Good luck shredding. I can't exercise on my own like that--NO motivation if no one's watching me;)

8 said...

Drink some water, take some advil and after your next workout, since you know you are going back for more pain, have a large glass of wine!

daisiesforyou said...

Hot bath with 1-2 cups of epsom salts in the water and a glass of wine in your hand.

Aches (and Jillian's voice inyour head) will melt away. :)

Molly said...

Nooooo you can do it!

Granted I did two days of shred, six months apart. so at this rate it'll take me another 15 years. So i will finish somewhere in my late 30s.

Also, I feel your pain on the pants. I have a giant pumpkin head. and a HUGE ass. Blargh.

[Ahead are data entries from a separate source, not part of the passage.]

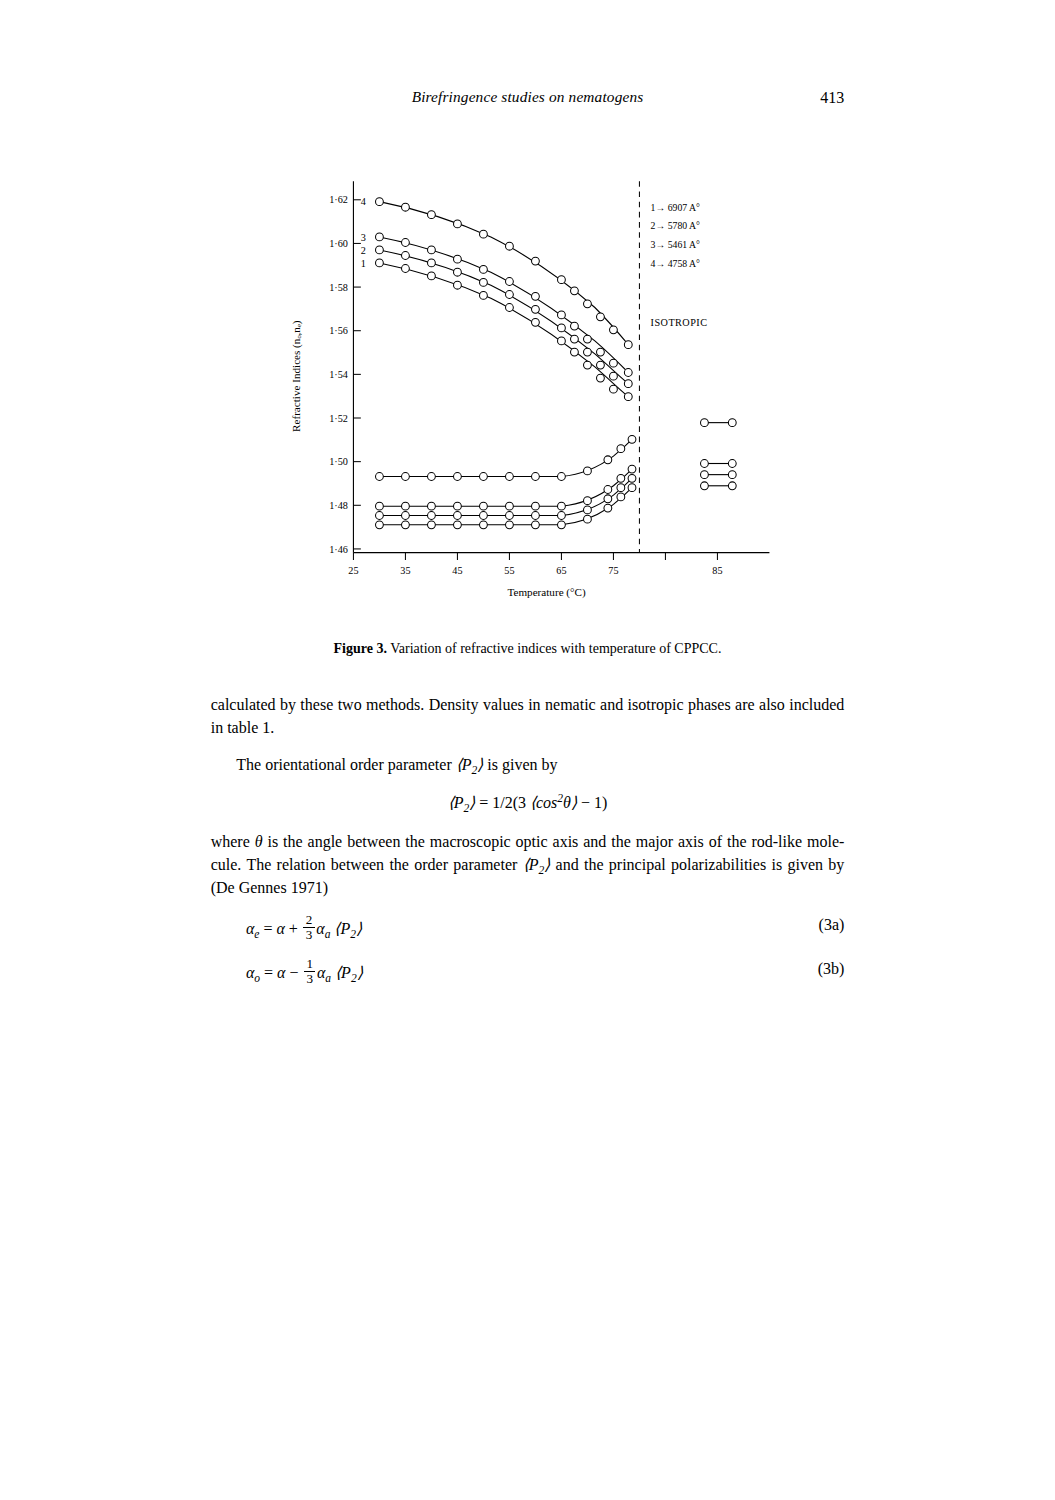Birefringence studies on nematogens 413
1·62 1·60 1·58 1·56 1·54 1·52 1·50 1·48 1·46 25 35 45 55 65 75 85 Temperature (°C) Refractive Indices (nₒ,nₑ) 1→ 6907 A° 2→ 5780 A° 3→ 5461 A° 4→ 4758 A° ISOTROPIC 4 3 2 1
Figure 3. Variation of refractive indices with temperature of CPPCC.
calculated by these two methods. Density values in nematic and isotropic phases are also included in table 1.
The orientational order parameter ⟨P2⟩ is given by
⟨P2⟩ = 1/2(3 ⟨cos2θ⟩ − 1)
where θ is the angle between the macroscopic optic axis and the major axis of the rod-like molecule. The relation between the order parameter ⟨P2⟩ and the principal polarizabilities is given by (De Gennes 1971)
αe = α + 23 αa ⟨P2⟩ (3a)
αo = α − 13 αa ⟨P2⟩ (3b)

(also, secretly freaking out that you read my comment and you too do the one armed flail. I'm in great company!)

jean said...

You made my day. Thank you!

Wenderina said...

I was excited to find a sucker out there on Freecycle to take away my elliptical. After all, it's only been holding dust and clothes for the past year. I am trying to return to the gym, but typically I just go and turn on my favorite show on the tv mounted right on the treadmill, set the pace to 83-year old with walker speed, and casually stroll for about 20 minutes.

Yeah, that burns off about 1/2 of a potato chip.

Oh and pants - Gloria Vanderbilt is my nemesis. Even if she is Anderson Coopers mom, she can suck it.

SCREAMING FOR CHOCOLATE said...

I would probably need a paramedic if I did the shred.